First, GILD’s “See your doctor” DTC campaign to boost HCV awareness is clearly bullish for ABBV/ENTA, as noted in #msg-96800604.
Now, let’s talk about the more important question of valuation. My ENTA valuation model for 2015 (#msg-94993406) has $10.8B of overall GT1 sales in the US and ES, of which GILD would get $6.7B (62%) and ABBV/ENTA would get $4.1B (38%) if there were price parity between the two regimens. If GILD’s regimen has a higher price than ABBV/ENTA’s regimen, GILD’s dollar share of the GT1 market will exceed the 62% volume share, and GILD’s GT1 sales in 2015 would presumably be somewhat higher than the $6.7B figure above—likely in the range of $7.5-8B. Adding in GILD’s US/EU sales in GT2/GT3, where GILD will have a near-100% market share in 2015, one can see that a $10B+ all-in HCV sales number for GILD in 2015 is not inconsistent with my model.

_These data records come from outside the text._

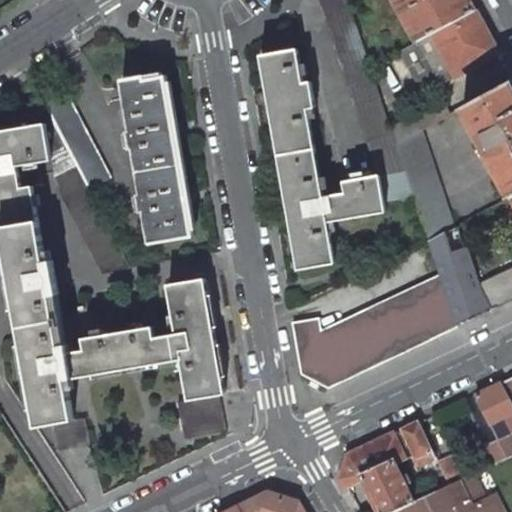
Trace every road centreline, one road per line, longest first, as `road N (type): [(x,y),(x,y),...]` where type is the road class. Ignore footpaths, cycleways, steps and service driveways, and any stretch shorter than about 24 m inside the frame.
road 1 (residential): [(205,0),(291,445)]
road 2 (residential): [(291,445),(511,339)]
road 3 (residential): [(155,511),(291,445)]
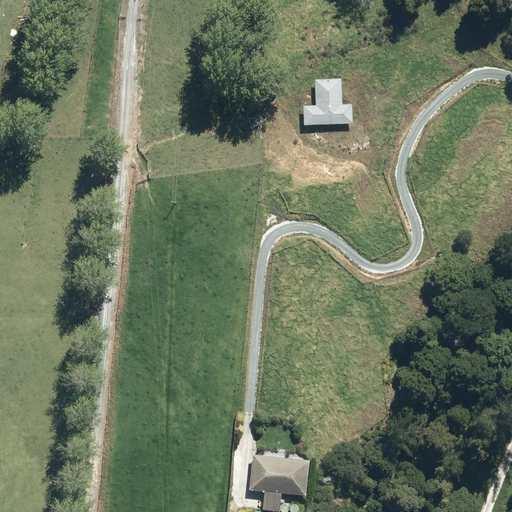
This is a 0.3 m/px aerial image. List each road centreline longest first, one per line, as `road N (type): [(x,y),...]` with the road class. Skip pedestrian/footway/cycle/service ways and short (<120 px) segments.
road 1 (track): [(251,447),(265,255),(302,231),(321,234),(358,271),(398,272),(412,257),(413,234),(392,179),(409,135),(445,93),(478,83),(511,89)]
road 2 (track): [(86,511),(122,175),(130,0)]
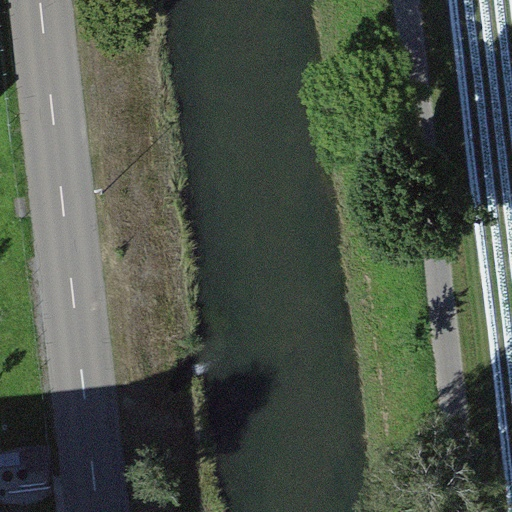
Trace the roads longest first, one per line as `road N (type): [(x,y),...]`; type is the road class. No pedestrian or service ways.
road 1 (track): [(467,511),(407,0)]
road 2 (tertiary): [(40,0),(99,511)]
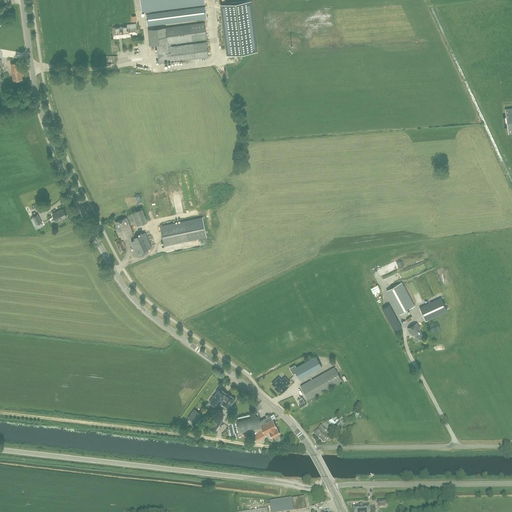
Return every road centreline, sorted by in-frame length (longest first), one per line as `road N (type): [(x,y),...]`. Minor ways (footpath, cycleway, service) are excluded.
road 1 (tertiary): [(308,447),(269,403),(122,285),(47,133),(21,0)]
road 2 (unclassified): [(329,486),(0,450)]
road 3 (track): [(0,413),(308,447)]
road 4 (unclassified): [(511,446),(308,447)]
road 5 (unclassified): [(511,483),(329,486)]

Still, it’s valid to ask: Does GILD’s rapid launch of Sovaldi (without Ledipasvir) justify altering the parameters in my ENTA valuation model? Maybe; however, we still don’t know what price GILD will charge for 8w and 12w regimens of Sovaldi + Ledipasvir in either the US or EU, nor do we know the proportion of patients who will be treated for 8w vs 12w.
All told, I think it’s fair to say that the rapid Sovaldi launch doesn’t justify lowering the bottom-line figure in my ENTA valuation model, but it may justify raising it.
“The efficient-market hypothesis may be the foremost piece of B.S. ever promulgated in any area of human knowledge!”